Personal information
- Date of birth: November 28, 1978 (age 47)
- Place of birth: Charlotte, North Carolina, United States
- Height: 6 ft 4 in (1.93 m)
- Position: Forward

Team information
- Current team: Sporting Charlotte

Senior career*
- Years: Team / Apps / (Gls)
- 1998–1999: Wilmington Hammerheads
- 2000–2007: Charlotte Eagles / 103 / (50)
- 2008: Carolina RailHawks / 10 / (1)
- 2009-2010: Charlotte Eagles / 18 / (2)
- 2010–: CASL Elite

= Jacob Coggins =

American soccer player

Jacob Coggins (born November 28, 1978) is an American soccer player who plays as a forward for USASA amateur team Sporting Charlotte.

==Career==

===Youth===
Born in Charlotte, North Carolina, Coggins attended Independence High School in Charlotte. He was not recruited by any major colleges and passed on offers from small schools.

===Professional===
While attending a community college in Charlotte in 1998, he attended to a tryout with the Wilmington Hammerheads of the USISL D-3 Pro League who offered him a contract. In 2000, he moved to the Charlotte Eagles. In 2001, the Eagles moved up to the second division USL A-League, dropping back to the USL Second Division for the 2004 season. That year, he was the USL-2 scoring leader and league MVP, repeating both titles in 2005, as the Eagles won the league championship. He suffered from injuries during the 2006 season, which limited him to fourteen games. However, he returned strong in 2007, again leading the USL-2 in scoring.

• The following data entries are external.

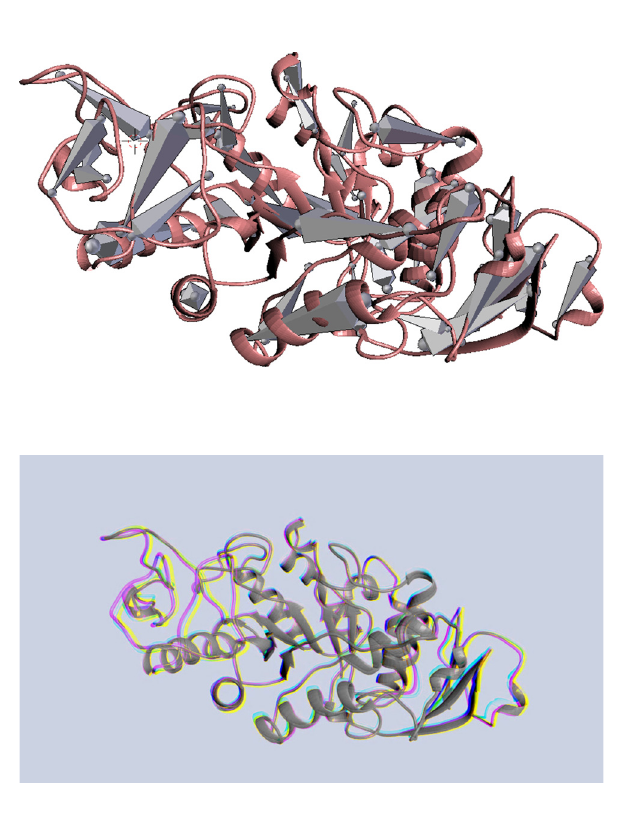
Figure 5: A snapshot of the animation display for α -amylase (pdb 1AMY). Three conformations at different time frames, depicted in yellow, cyan, and magenta, are simply superimposed to demonstrate the movement. Overlapped regions then become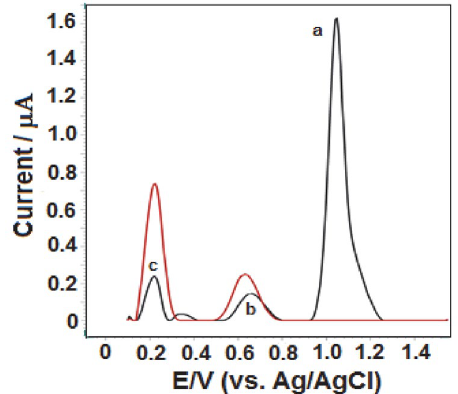
Figure 8. The stripping voltammograms of 1.2 × 10 –7 M pantopra- zole (a) in the presence of 6.0 × 10 –7 M uric acid (b) and 5.3 × 10 –7 M dopamine (c). Red line represents the mixture solutions of uric acid at the same concentrations. Supporting electrolyte, BR buffer, pH 7.0 in the presence of 3 × 10 –4 M CTAB. Other operating condi- tions as indicated in Fig.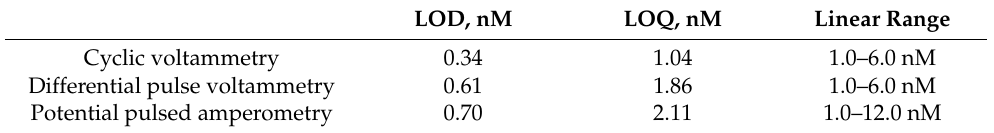
Table 1. Comparison of the LOD and LOQ values obtained by the three electrochemical methods. LOD, nM LOQ,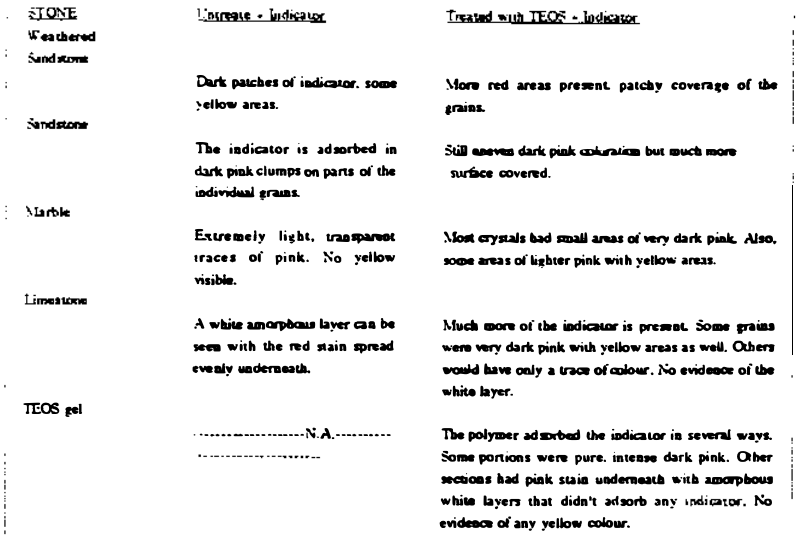
Table 4 Colour change of treated and control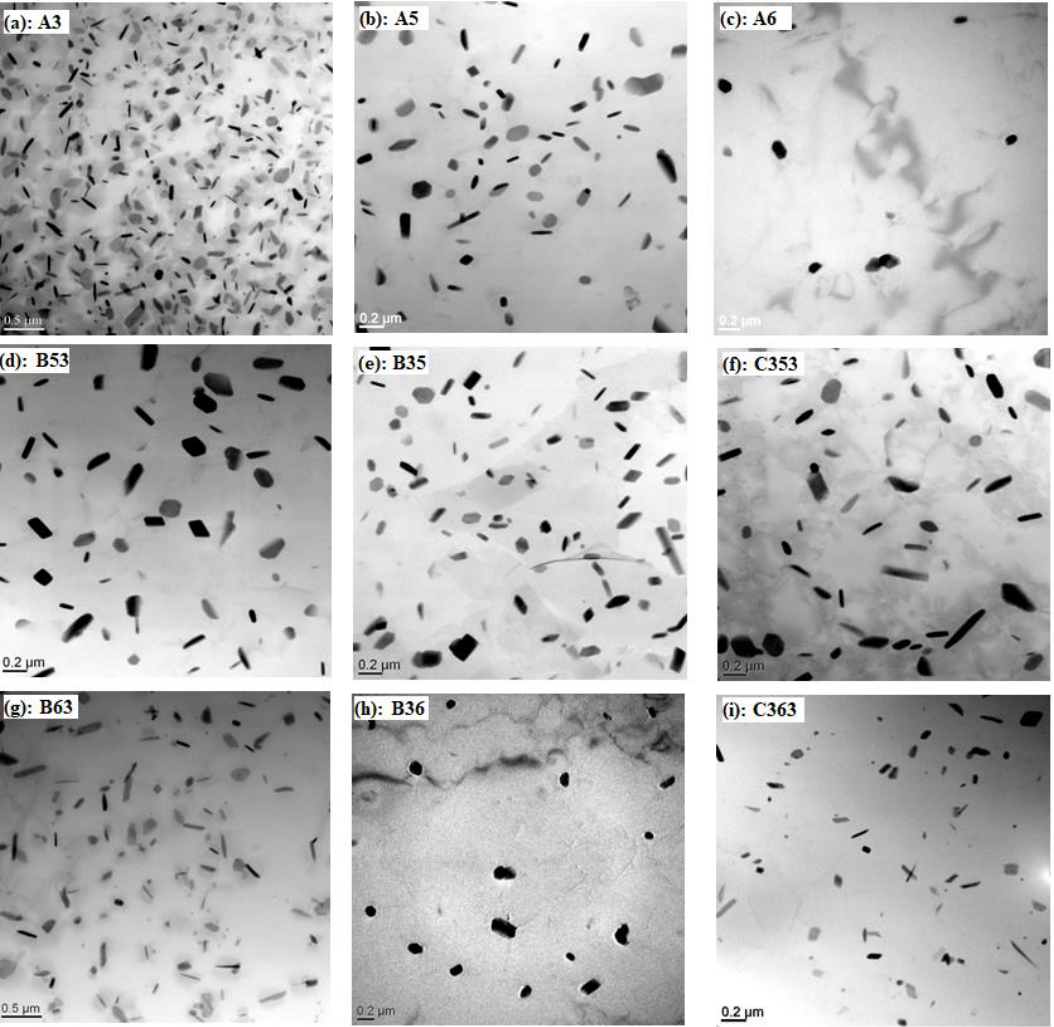
Figure 4. Distribution of dispersoids during heat treatment under TEM observation: ( a ) A3 , ( b ) A5, ( c ) A6, ( d ) B53, ( e ) B35, ( f ) C353, ( g ) B63, ( h ) B36 and ( i ) C363.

On December 5, 2007, Coggins signed with the Carolina RailHawks of the USL First Division. He made his league debut in a 1–1 tie with the Atlanta Silverbacks on April 19, 2008.

At the end of the season, he returned to Charlotte where he became a coach in the Eagles youth system. On March 31, 2009, he signed with the Eagles, and played 18 games for the team over the course of the season before being released at the end of the year.

Coggins played the amateur team CASL Elite in the Lamar Hunt U.S. Open Cup in 2010; his team won their regional qualification group (which also featured NPSL teams FC Tulsa and Atlanta FC) before falling 4–2 to USL Second Division pro side Charleston Battery in the first round of tournament proper.

===International===
In February 2005, Coggins was called into the United States national team training camp when a contract dispute led the first team players to refuse to enter camp. He was going to start against Trinidad with teammate Dustin Swinehart. However, Coggins never played a game with the national team.